• Mike Massaar
    Does anyone have any research on the value of online driver training and education?
    We have approximately 700 vehicles in our fleet, 3000 employees. As part of our Critical Risk Standard we introduced a driver safety programme in 2018 which is a mix of GPS telemetrics, online driver training, practical driver training, maintenance programmes and vehicle upgrades. It has been successful in reducing high risk potential events by over 50%. However difficult to tell which of the above has had most effect. It's budget review time of year and I am considering whether we continue with the online driver programmes which are available through our LMS and linked to the company that provides it. They aren't cheap. Any thoughts?
  • Steve Setterfield
    We considered advanced driver training but what is the point of investing in drivers who don't follow the basics. Instead we opted for driver assessment, which is like the driving test but without pass or fail. it's also cheaper and only takes about an hour. No classroom involved. The "tester" gives feedback and provides a report on the drivers ability, followed with a discussion with a line manager.

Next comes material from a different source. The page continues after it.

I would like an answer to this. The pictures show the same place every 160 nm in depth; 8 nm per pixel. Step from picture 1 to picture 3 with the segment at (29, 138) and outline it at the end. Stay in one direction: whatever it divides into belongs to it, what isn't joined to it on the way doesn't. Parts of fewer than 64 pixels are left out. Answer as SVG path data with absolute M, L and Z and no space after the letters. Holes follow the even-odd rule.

    It provided good feedback, we had one real failure when one of the team didn't pass and gave the I've been driving for 40 years", we replied 40 years is great but tomorrow is where our concerns rest. He resigned in the end.
    We also offered a prize draw with some driver related gifts and a top prize of an advanced drivers course. Pleased with the outcomes.
  • Kate Thompson
    The question is really whether online training is a substitute for in-person training. In our research we found that online training is better for theory than in-class (better retention and understanding), and even better when people have English as a second language or learning difficulties because they can take it at their own pace and use language/literacy tools. That's generic across whatever topics, not just specific to driver training.
    We use www.drivingtests.co.nz for things like road rules, fatigue management, logbooks, load security, etc. Then we put selected people with TR Driver Training for in-cab or in-car assessments, plus any other specific machine-related assessments. Online also means that we can maximise the time in the vehicle because DT's courses are fairly cost-effective while hiring a trainer is expensive - we don't want a trainer standing in front of a whiteboard explaining stuff at $180/hr for 4 trainees when the equivalent online course works out at a third that cost, and they can go through it time and time again if required.
    What we found didn't seem to work was the video-based hazard perception stuff that's out there. It's just not realistic enough and the drivers found it very frustrating. That kind of thing seems to be better with a trainer. One of the team is a member of the Institute of Advanced Motorists so he helped with hazard perception - using Roadcraft (what the UK police use - you can buy it from Amazon) we started identifying what things drivers were missing, and that was supported by some of the online courses. We encouraged drivers to do 'commentary drives' where they described what they were seeing and why they were making specific decisions; that seemed to make a difference because it made them mindful of their driving. There are plenty of YouTube videos about how to do that, or a trainer should be able to help.
    In the end, the blended approach worked for us - theory online, practical with a trainer, then put selected people back through the theory (mainly because you forget 90% of what you learned within a couple of weeks).